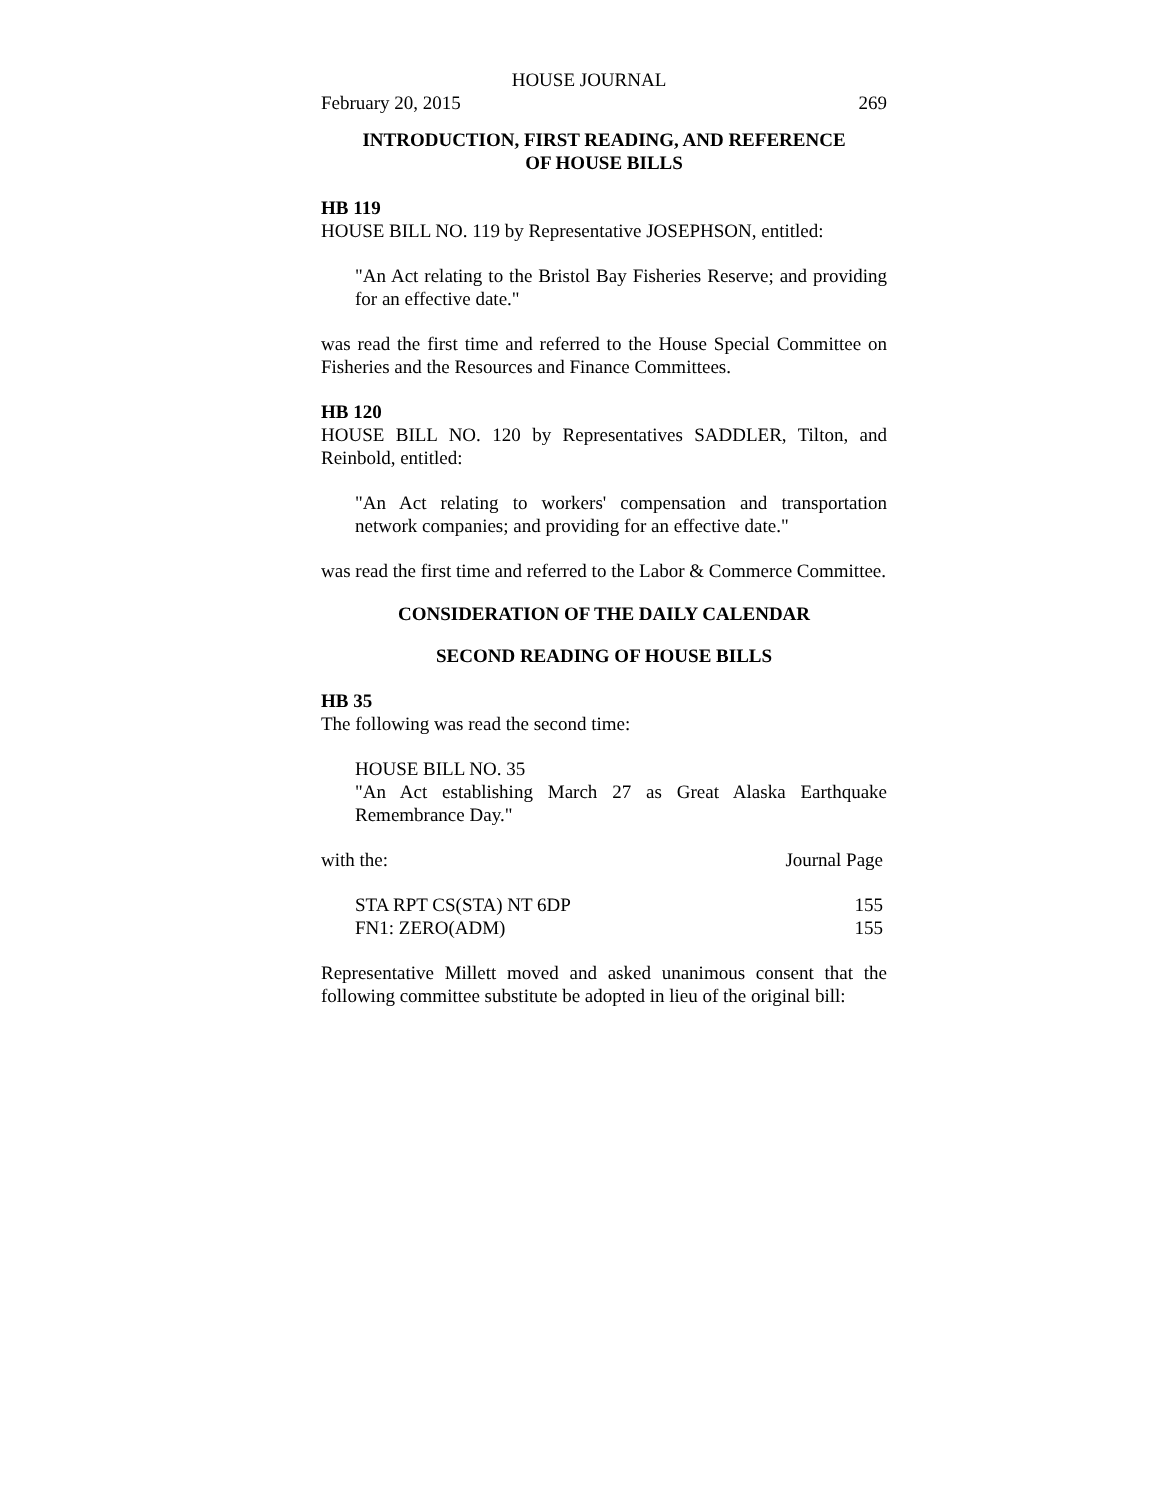HOUSE JOURNAL
February 20, 2015 269
INTRODUCTION, FIRST READING, AND REFERENCE
OF HOUSE BILLS
HB 119
HOUSE BILL NO. 119 by Representative JOSEPHSON, entitled:
"An Act relating to the Bristol Bay Fisheries Reserve; and providing for an effective date."
was read the first time and referred to the House Special Committee on Fisheries and the Resources and Finance Committees.
HB 120
HOUSE BILL NO. 120 by Representatives SADDLER, Tilton, and Reinbold, entitled:
"An Act relating to workers' compensation and transportation network companies; and providing for an effective date."
was read the first time and referred to the Labor & Commerce Committee.
CONSIDERATION OF THE DAILY CALENDAR
SECOND READING OF HOUSE BILLS
HB 35
The following was read the second time:
HOUSE BILL NO. 35
"An Act establishing March 27 as Great Alaska Earthquake Remembrance Day."
| with the: | Journal Page |
| STA RPT CS(STA) NT 6DP | 155 |
| FN1: ZERO(ADM) | 155 |
Representative Millett moved and asked unanimous consent that the following committee substitute be adopted in lieu of the original bill:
-*-*-
# What the exercise asks
Only the lines from the one with "6DP | 155 |" through the last line of the material above are to be duplicated, exactly and with both ends kept.

# The completed task
| STA RPT CS(STA) NT 6DP | 155 |
| FN1: ZERO(ADM) | 155 |
Representative Millett moved and asked unanimous consent that the following committee substitute be adopted in lieu of the original bill:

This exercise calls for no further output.